I have checked the logs on the historical nodes, the query is not transformed and still has the extraction function passed in the query to broker.

Thanks for contacting us Saksham,

Could you follow some of the debugging steps outlined in https://groups.google.com/d/msg/druid-user/YUj36m4s3Pc/4ndtQpgWDQAJ ?

Specifically, try using -Dlog4j.configurationFile=log4j2.debug.xml when you launch the brokers or historicals or as javaOpts for the peons?

You should see more debug information for io.druid.server.namespace.cache.NamespaceExtractionCacheManager which should be telling you which ones it is loading.

Also, as a sanity check, the lookup stuff you described is in an extension, do you have the druid-namespace-lookup extension on your broker/historical/peon nodes?

I have the namespace extension on the broker node. I want broker to handle all the lookups and don’t want to load the lookups on other nodes.

So, setting “injective” = true achieved that in the first query and I think setting “optimize” = true should have achieved the same in the second query but that is not the case.

which version of druid are you using ?

Broker is running on 0.9.0-rc2 and historical on 0.8.3.

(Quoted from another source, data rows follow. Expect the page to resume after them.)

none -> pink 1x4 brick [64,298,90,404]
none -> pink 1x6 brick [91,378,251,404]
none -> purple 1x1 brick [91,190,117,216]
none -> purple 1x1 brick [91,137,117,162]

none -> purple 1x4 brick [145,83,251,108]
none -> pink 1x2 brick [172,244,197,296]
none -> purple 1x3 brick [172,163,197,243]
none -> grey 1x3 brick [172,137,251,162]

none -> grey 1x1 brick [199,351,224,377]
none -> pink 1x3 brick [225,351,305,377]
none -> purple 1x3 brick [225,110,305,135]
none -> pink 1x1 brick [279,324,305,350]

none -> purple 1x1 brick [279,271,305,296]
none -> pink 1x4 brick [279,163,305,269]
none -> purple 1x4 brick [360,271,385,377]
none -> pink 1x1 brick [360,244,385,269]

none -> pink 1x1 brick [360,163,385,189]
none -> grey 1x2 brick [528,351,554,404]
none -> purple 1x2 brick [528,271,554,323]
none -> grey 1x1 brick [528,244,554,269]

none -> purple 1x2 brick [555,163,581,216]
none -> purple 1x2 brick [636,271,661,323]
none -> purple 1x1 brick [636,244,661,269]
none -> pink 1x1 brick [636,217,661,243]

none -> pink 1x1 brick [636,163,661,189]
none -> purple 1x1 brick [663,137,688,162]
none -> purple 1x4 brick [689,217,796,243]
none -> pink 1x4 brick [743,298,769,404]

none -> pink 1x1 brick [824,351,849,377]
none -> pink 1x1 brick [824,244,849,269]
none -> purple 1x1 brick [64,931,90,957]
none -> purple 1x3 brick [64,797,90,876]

i am guessing your unapply is returning an empty list https://github.com/b-slim/druid/blob/d4f00096ff5f53235432380f37b3927547b1eade/processing/src/main/java/io/druid/query/filter/ExtractionDimFilter.java#L105-L105
That’s why you get the same filter.
Let me think about this and submit a fix.
I Guess when you unapply has not a mapped value you want to map to null ?

I don’t think that’s the case since the lookup value is in the table.

I think there should be some options like “replaceMissingValueWith” or “retainMissingValue” to handle the cases when it can’t unapply.